━━ Dataset ━━
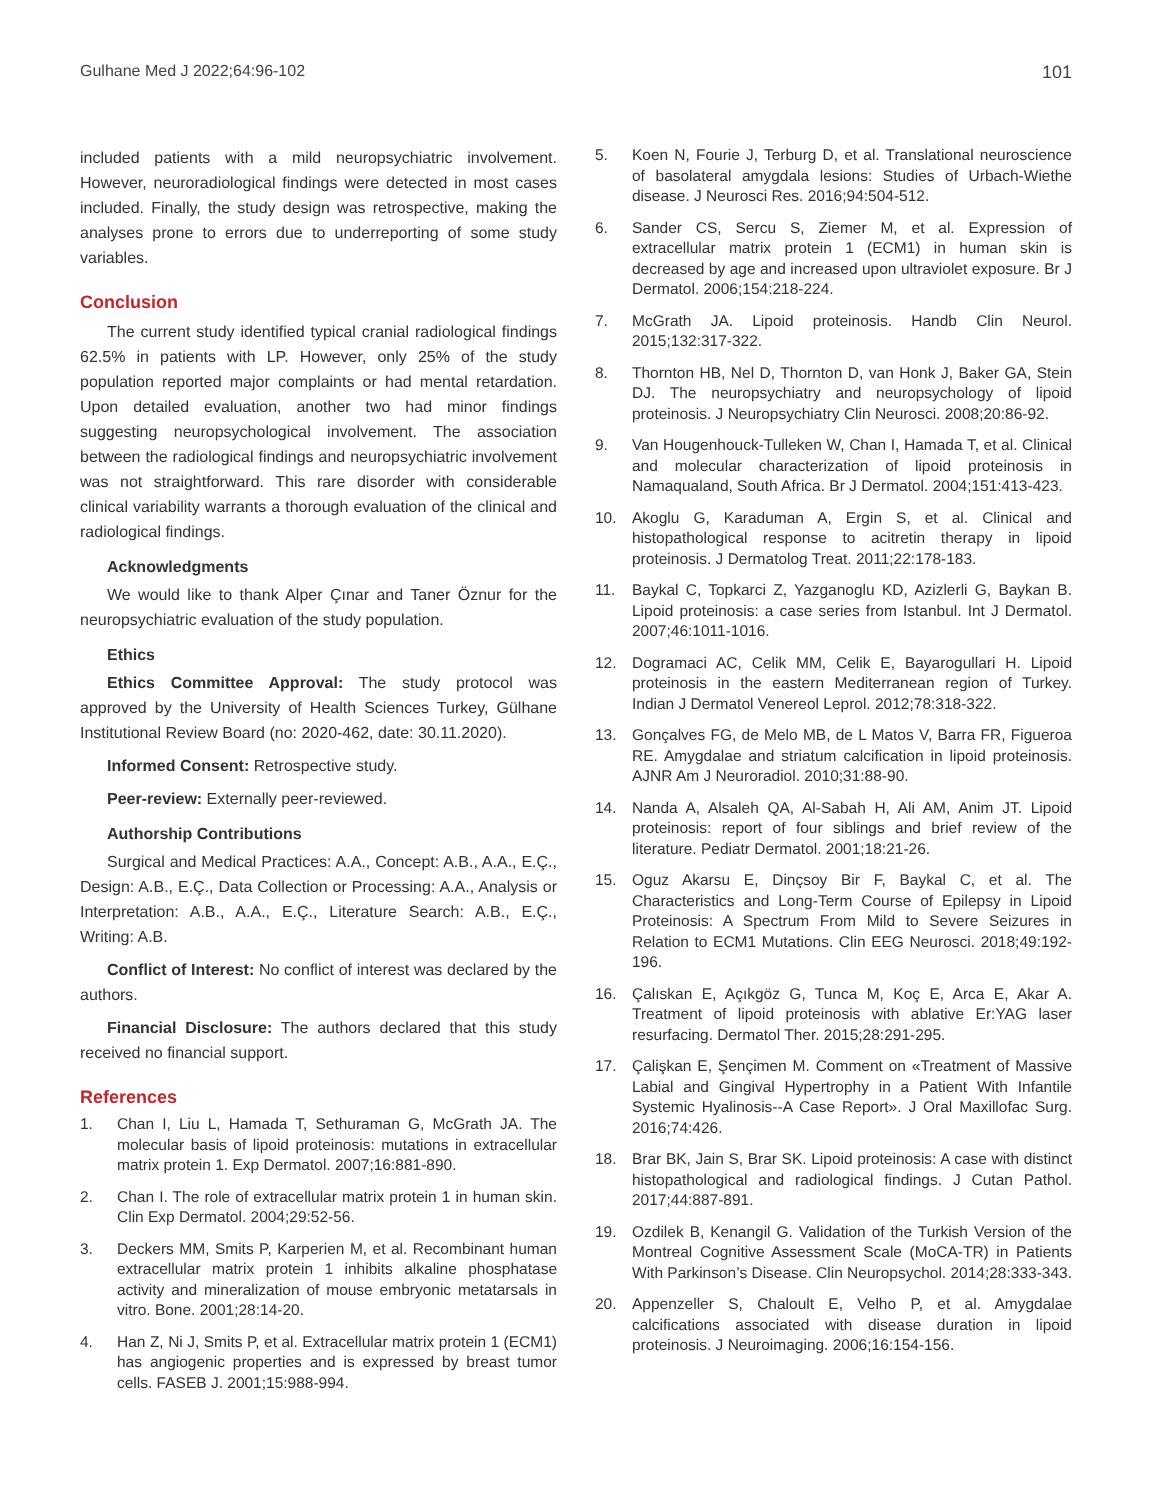Gulhane Med J 2022;64:96-102 101
included patients with a mild neuropsychiatric involvement. However, neuroradiological findings were detected in most cases included. Finally, the study design was retrospective, making the analyses prone to errors due to underreporting of some study variables.
Conclusion
The current study identified typical cranial radiological findings 62.5% in patients with LP. However, only 25% of the study population reported major complaints or had mental retardation. Upon detailed evaluation, another two had minor findings suggesting neuropsychological involvement. The association between the radiological findings and neuropsychiatric involvement was not straightforward. This rare disorder with considerable clinical variability warrants a thorough evaluation of the clinical and radiological findings.
Acknowledgments
We would like to thank Alper Çınar and Taner Öznur for the neuropsychiatric evaluation of the study population.
Ethics
Ethics Committee Approval: The study protocol was approved by the University of Health Sciences Turkey, Gülhane Institutional Review Board (no: 2020-462, date: 30.11.2020).
Informed Consent: Retrospective study.
Peer-review: Externally peer-reviewed.
Authorship Contributions
Surgical and Medical Practices: A.A., Concept: A.B., A.A., E.Ç., Design: A.B., E.Ç., Data Collection or Processing: A.A., Analysis or Interpretation: A.B., A.A., E.Ç., Literature Search: A.B., E.Ç., Writing: A.B.
Conflict of Interest: No conflict of interest was declared by the authors.
Financial Disclosure: The authors declared that this study received no financial support.
References
1. Chan I, Liu L, Hamada T, Sethuraman G, McGrath JA. The molecular basis of lipoid proteinosis: mutations in extracellular matrix protein 1. Exp Dermatol. 2007;16:881-890.
2. Chan I. The role of extracellular matrix protein 1 in human skin. Clin Exp Dermatol. 2004;29:52-56.
3. Deckers MM, Smits P, Karperien M, et al. Recombinant human extracellular matrix protein 1 inhibits alkaline phosphatase activity and mineralization of mouse embryonic metatarsals in vitro. Bone. 2001;28:14-20.
4. Han Z, Ni J, Smits P, et al. Extracellular matrix protein 1 (ECM1) has angiogenic properties and is expressed by breast tumor cells. FASEB J. 2001;15:988-994.
5. Koen N, Fourie J, Terburg D, et al. Translational neuroscience of basolateral amygdala lesions: Studies of Urbach-Wiethe disease. J Neurosci Res. 2016;94:504-512.
6. Sander CS, Sercu S, Ziemer M, et al. Expression of extracellular matrix protein 1 (ECM1) in human skin is decreased by age and increased upon ultraviolet exposure. Br J Dermatol. 2006;154:218-224.
7. McGrath JA. Lipoid proteinosis. Handb Clin Neurol. 2015;132:317-322.
8. Thornton HB, Nel D, Thornton D, van Honk J, Baker GA, Stein DJ. The neuropsychiatry and neuropsychology of lipoid proteinosis. J Neuropsychiatry Clin Neurosci. 2008;20:86-92.
9. Van Hougenhouck-Tulleken W, Chan I, Hamada T, et al. Clinical and molecular characterization of lipoid proteinosis in Namaqualand, South Africa. Br J Dermatol. 2004;151:413-423.
10. Akoglu G, Karaduman A, Ergin S, et al. Clinical and histopathological response to acitretin therapy in lipoid proteinosis. J Dermatolog Treat. 2011;22:178-183.
11. Baykal C, Topkarci Z, Yazganoglu KD, Azizlerli G, Baykan B. Lipoid proteinosis: a case series from Istanbul. Int J Dermatol. 2007;46:1011-1016.
12. Dogramaci AC, Celik MM, Celik E, Bayarogullari H. Lipoid proteinosis in the eastern Mediterranean region of Turkey. Indian J Dermatol Venereol Leprol. 2012;78:318-322.
13. Gonçalves FG, de Melo MB, de L Matos V, Barra FR, Figueroa RE. Amygdalae and striatum calcification in lipoid proteinosis. AJNR Am J Neuroradiol. 2010;31:88-90.
14. Nanda A, Alsaleh QA, Al-Sabah H, Ali AM, Anim JT. Lipoid proteinosis: report of four siblings and brief review of the literature. Pediatr Dermatol. 2001;18:21-26.
15. Oguz Akarsu E, Dinçsoy Bir F, Baykal C, et al. The Characteristics and Long-Term Course of Epilepsy in Lipoid Proteinosis: A Spectrum From Mild to Severe Seizures in Relation to ECM1 Mutations. Clin EEG Neurosci. 2018;49:192-196.
16. Çalıskan E, Açıkgöz G, Tunca M, Koç E, Arca E, Akar A. Treatment of lipoid proteinosis with ablative Er:YAG laser resurfacing. Dermatol Ther. 2015;28:291-295.
17. Çalişkan E, Şençimen M. Comment on «Treatment of Massive Labial and Gingival Hypertrophy in a Patient With Infantile Systemic Hyalinosis--A Case Report». J Oral Maxillofac Surg. 2016;74:426.
18. Brar BK, Jain S, Brar SK. Lipoid proteinosis: A case with distinct histopathological and radiological findings. J Cutan Pathol. 2017;44:887-891.
19. Ozdilek B, Kenangil G. Validation of the Turkish Version of the Montreal Cognitive Assessment Scale (MoCA-TR) in Patients With Parkinson’s Disease. Clin Neuropsychol. 2014;28:333-343.
20. Appenzeller S, Chaloult E, Velho P, et al. Amygdalae calcifications associated with disease duration in lipoid proteinosis. J Neuroimaging. 2006;16:154-156.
━━━
▶ Assignment: Transcribe each entry exactly; images stay out.

▶ Task answer:
Gulhane Med J 2022;64:96-102 101
included patients with a mild neuropsychiatric involvement. However, neuroradiological findings were detected in most cases included. Finally, the study design was retrospective, making the analyses prone to errors due to underreporting of some study variables.
Conclusion
The current study identified typical cranial radiological findings 62.5% in patients with LP. However, only 25% of the study population reported major complaints or had mental retardation. Upon detailed evaluation, another two had minor findings suggesting neuropsychological involvement. The association between the radiological findings and neuropsychiatric involvement was not straightforward. This rare disorder with considerable clinical variability warrants a thorough evaluation of the clinical and radiological findings.
Acknowledgments
We would like to thank Alper Çınar and Taner Öznur for the neuropsychiatric evaluation of the study population.
Ethics
Ethics Committee Approval: The study protocol was approved by the University of Health Sciences Turkey, Gülhane Institutional Review Board (no: 2020-462, date: 30.11.2020).
Informed Consent: Retrospective study.
Peer-review: Externally peer-reviewed.
Authorship Contributions
Surgical and Medical Practices: A.A., Concept: A.B., A.A., E.Ç., Design: A.B., E.Ç., Data Collection or Processing: A.A., Analysis or Interpretation: A.B., A.A., E.Ç., Literature Search: A.B., E.Ç., Writing: A.B.
Conflict of Interest: No conflict of interest was declared by the authors.
Financial Disclosure: The authors declared that this study received no financial support.
References
1. Chan I, Liu L, Hamada T, Sethuraman G, McGrath JA. The molecular basis of lipoid proteinosis: mutations in extracellular matrix protein 1. Exp Dermatol. 2007;16:881-890.
2. Chan I. The role of extracellular matrix protein 1 in human skin. Clin Exp Dermatol. 2004;29:52-56.
3. Deckers MM, Smits P, Karperien M, et al. Recombinant human extracellular matrix protein 1 inhibits alkaline phosphatase activity and mineralization of mouse embryonic metatarsals in vitro. Bone. 2001;28:14-20.
4. Han Z, Ni J, Smits P, et al. Extracellular matrix protein 1 (ECM1) has angiogenic properties and is expressed by breast tumor cells. FASEB J. 2001;15:988-994.
5. Koen N, Fourie J, Terburg D, et al. Translational neuroscience of basolateral amygdala lesions: Studies of Urbach-Wiethe disease. J Neurosci Res. 2016;94:504-512.
6. Sander CS, Sercu S, Ziemer M, et al. Expression of extracellular matrix protein 1 (ECM1) in human skin is decreased by age and increased upon ultraviolet exposure. Br J Dermatol. 2006;154:218-224.
7. McGrath JA. Lipoid proteinosis. Handb Clin Neurol. 2015;132:317-322.
8. Thornton HB, Nel D, Thornton D, van Honk J, Baker GA, Stein DJ. The neuropsychiatry and neuropsychology of lipoid proteinosis. J Neuropsychiatry Clin Neurosci. 2008;20:86-92.
9. Van Hougenhouck-Tulleken W, Chan I, Hamada T, et al. Clinical and molecular characterization of lipoid proteinosis in Namaqualand, South Africa. Br J Dermatol. 2004;151:413-423.
10. Akoglu G, Karaduman A, Ergin S, et al. Clinical and histopathological response to acitretin therapy in lipoid proteinosis. J Dermatolog Treat. 2011;22:178-183.
11. Baykal C, Topkarci Z, Yazganoglu KD, Azizlerli G, Baykan B. Lipoid proteinosis: a case series from Istanbul. Int J Dermatol. 2007;46:1011-1016.
12. Dogramaci AC, Celik MM, Celik E, Bayarogullari H. Lipoid proteinosis in the eastern Mediterranean region of Turkey. Indian J Dermatol Venereol Leprol. 2012;78:318-322.
13. Gonçalves FG, de Melo MB, de L Matos V, Barra FR, Figueroa RE. Amygdalae and striatum calcification in lipoid proteinosis. AJNR Am J Neuroradiol. 2010;31:88-90.
14. Nanda A, Alsaleh QA, Al-Sabah H, Ali AM, Anim JT. Lipoid proteinosis: report of four siblings and brief review of the literature. Pediatr Dermatol. 2001;18:21-26.
15. Oguz Akarsu E, Dinçsoy Bir F, Baykal C, et al. The Characteristics and Long-Term Course of Epilepsy in Lipoid Proteinosis: A Spectrum From Mild to Severe Seizures in Relation to ECM1 Mutations. Clin EEG Neurosci. 2018;49:192-196.
16. Çalıskan E, Açıkgöz G, Tunca M, Koç E, Arca E, Akar A. Treatment of lipoid proteinosis with ablative Er:YAG laser resurfacing. Dermatol Ther. 2015;28:291-295.
17. Çalişkan E, Şençimen M. Comment on «Treatment of Massive Labial and Gingival Hypertrophy in a Patient With Infantile Systemic Hyalinosis--A Case Report». J Oral Maxillofac Surg. 2016;74:426.
18. Brar BK, Jain S, Brar SK. Lipoid proteinosis: A case with distinct histopathological and radiological findings. J Cutan Pathol. 2017;44:887-891.
19. Ozdilek B, Kenangil G. Validation of the Turkish Version of the Montreal Cognitive Assessment Scale (MoCA-TR) in Patients With Parkinson’s Disease. Clin Neuropsychol. 2014;28:333-343.
20. Appenzeller S, Chaloult E, Velho P, et al. Amygdalae calcifications associated with disease duration in lipoid proteinosis. J Neuroimaging. 2006;16:154-156.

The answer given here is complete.